Pangolin doesn't need much; a fairly modest VM is entirely sufficient.

Firewall gotcha: Docker bypasses ufw

Docker publishes container ports by writing its own iptables NAT rules, which are evaluated before ufw's rules. A port published with -p 8080:80 is reachable from the internet even when ufw blocks it — ufw deny 8080 has no effect.

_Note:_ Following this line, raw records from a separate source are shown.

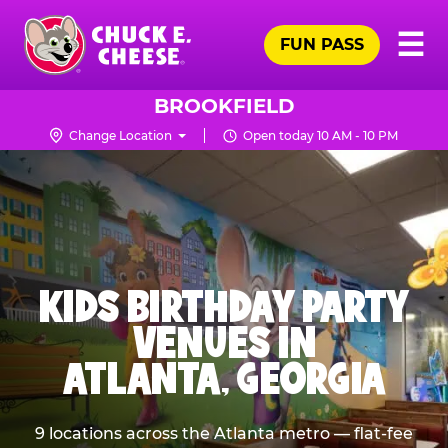
Skip
Pr
☰
to
FUN PASS
Me
Chuck
main
E.
content
Cheese
BROOKFIELD
Logo
Change Location
Open today 10 AM - 10 PM
KIDS BIRTHDAY PARTY
VENUES IN
ATLANTA, GEORGIA
9 locations across the Atlanta metro — flat-fee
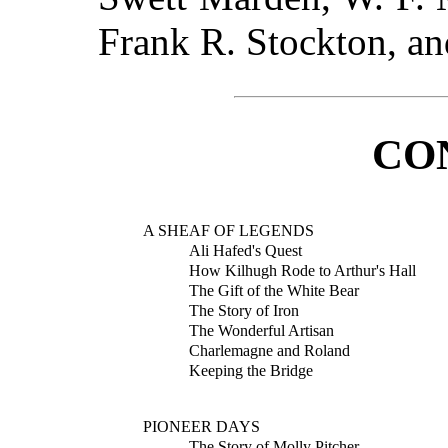
Frank R. Stockton, a
CO
A SHEAF OF LEGENDS
Ali Hafed's Quest
How Kilhugh Rode to Arthur's Hall
The Gift of the White Bear
The Story of Iron
The Wonderful Artisan
Charlemagne and Roland
Keeping the Bridge
PIONEER DAYS
The Story of Molly Pitcher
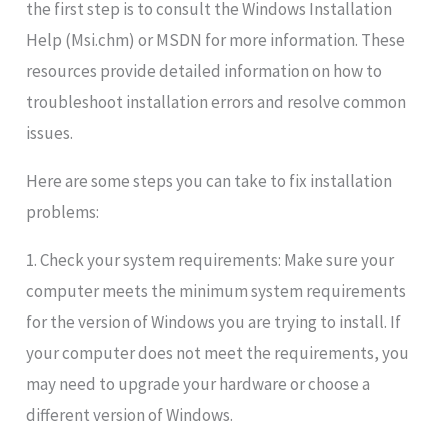
the first step is to consult the Windows Installation
Help (Msi.chm) or MSDN for more information. These
resources provide detailed information on how to
troubleshoot installation errors and resolve common
issues.
Here are some steps you can take to fix installation
problems:
1. Check your system requirements: Make sure your
computer meets the minimum system requirements
for the version of Windows you are trying to install. If
your computer does not meet the requirements, you
may need to upgrade your hardware or choose a
different version of Windows.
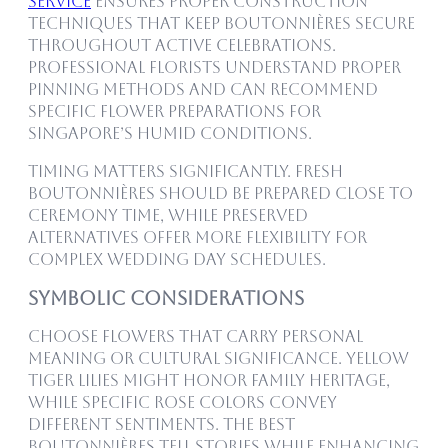
Service
ensures proper construction
techniques that keep boutonnières secure
throughout active celebrations.
Professional florists understand proper
pinning methods and can recommend
specific flower preparations for
Singapore’s humid conditions.
Timing matters significantly. Fresh
boutonnières should be prepared close to
ceremony time, while preserved
alternatives offer more flexibility for
complex wedding day schedules.
Symbolic Considerations
Choose flowers that carry personal
meaning or cultural significance. Yellow
Tiger Lilies might honor family heritage,
while specific rose colors convey
different sentiments. The best
boutonnières tell stories while enhancing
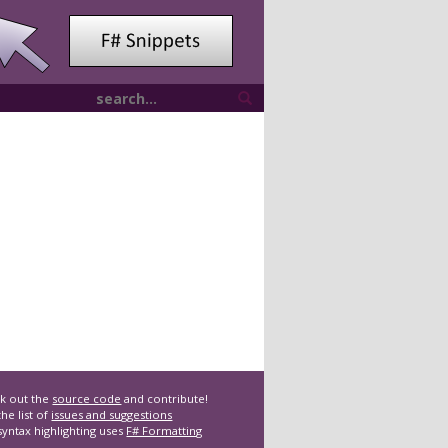
k out the
source code
and contribute!
he list of
issues and suggestions
syntax highlighting uses
F# Formatting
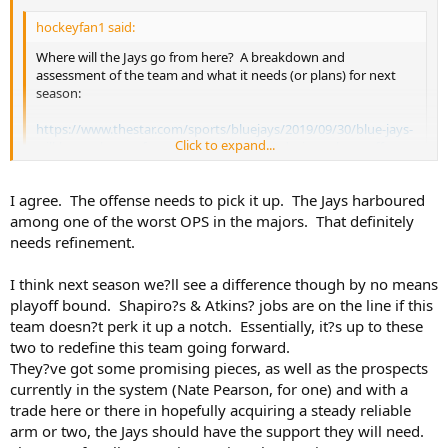
hockeyfan1 said:
Where will the Jays go from here? A breakdown and
assessment of the team and what it needs (or plans) for next
season:
https://www.thestar.com/sports/bluejays/2019/09/30/blue-jays-
Click to expand...
will-have-plenty-of-questions-to-address-during-a-long-off-
season.html
Click to expand...
I may have said this before but the Jays remind me of the Leafs 3-4
I agree. The offense needs to pick it up. The Jays harboured
years ago, building offense whilst waiting on the D. This is now in
among one of the worst OPS in the majors. That definitely
place.. For the Jays they need to add a hitting Outfielder, I think the
needs refinement.
rest of the offense is in place...now.....Shoemaker (stay healthy for a
season), Borucki, Thornton, Kay and perhaps we see Pearson at
I think next season we?ll see a difference though by no means
some point. Still not sold on Waguespack. Keep Giles around for
playoff bound. Shapiro?s & Atkins? jobs are on the line if this
sure. Not there yet but in two years it should be.
team doesn?t perk it up a notch. Essentially, it?s up to these
two to redefine this team going forward.
They?ve got some promising pieces, as well as the prospects
currently in the system (Nate Pearson, for one) and with a
trade here or there in hopefully acquiring a steady reliable
arm or two, the Jays should have the support they will need.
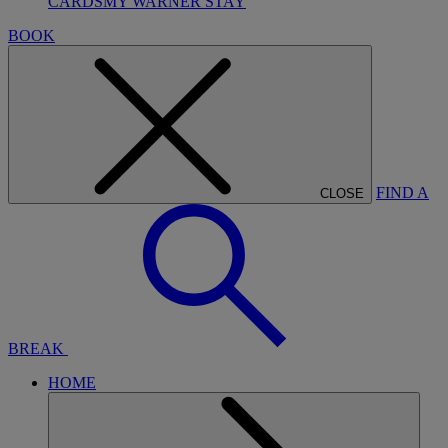
CARDS
MY WARNER STAY
BOOK
FIND A
CLOSE
BREAK
HOME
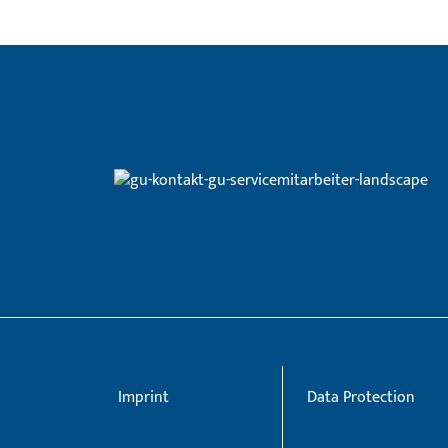
Imprint
Data Protection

In other words: Docker is fine for development, but running it on an internet-facing box without extra work silently punches holes in the firewall.

The fix used here is chaifeng/ufw-docker:

  1. Install the ufw-docker script (e.g. to /usr/local/bin/ufw-docker) and run ufw-docker install — this appends rules to /etc/ufw/after.rules that filter container traffic through Docker's DOCKER-USER chain.
  2. Restart ufw (sudo systemctl restart ufw).
  3. From then on, container exposure is controlled explicitly with ufw route allow proto tcp from any to any port 443 style rules; private RFC1918 ranges keep working, and public traffic to containers is denied by default.

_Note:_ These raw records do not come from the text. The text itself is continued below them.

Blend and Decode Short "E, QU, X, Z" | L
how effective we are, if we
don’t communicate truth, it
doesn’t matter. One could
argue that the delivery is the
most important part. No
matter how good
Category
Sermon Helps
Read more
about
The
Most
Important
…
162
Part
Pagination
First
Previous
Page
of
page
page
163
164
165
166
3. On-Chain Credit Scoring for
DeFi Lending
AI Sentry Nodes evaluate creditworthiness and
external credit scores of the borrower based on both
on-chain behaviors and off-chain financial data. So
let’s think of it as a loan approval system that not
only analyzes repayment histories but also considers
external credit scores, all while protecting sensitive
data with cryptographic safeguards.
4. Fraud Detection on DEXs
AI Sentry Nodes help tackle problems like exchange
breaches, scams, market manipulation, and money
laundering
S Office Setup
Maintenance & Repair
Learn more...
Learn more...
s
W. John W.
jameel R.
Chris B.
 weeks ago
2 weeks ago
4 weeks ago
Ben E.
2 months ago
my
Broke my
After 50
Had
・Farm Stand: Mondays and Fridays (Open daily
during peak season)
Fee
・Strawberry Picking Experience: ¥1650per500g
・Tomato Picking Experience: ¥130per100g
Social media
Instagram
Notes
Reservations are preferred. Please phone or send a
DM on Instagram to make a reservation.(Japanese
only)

Do this before running any container on a public VPS

Without ufw-docker (or an equivalent DOCKER-USER policy), every published port of every container is world-reachable regardless of ufw configuration.

Idea: Podman instead of Docker

Podman would sidestep the whole problem: it is daemonless, can run rootless, and doesn't rewrite the firewall the way Docker's port publishing does — so the ufw-docker workaround would become unnecessary and the attack surface smaller.

Status: to investigate — Pangolin's supported deployment is Docker Compose; whether the full stack runs cleanly under Podman today needs to be verified. Tracked in open questions.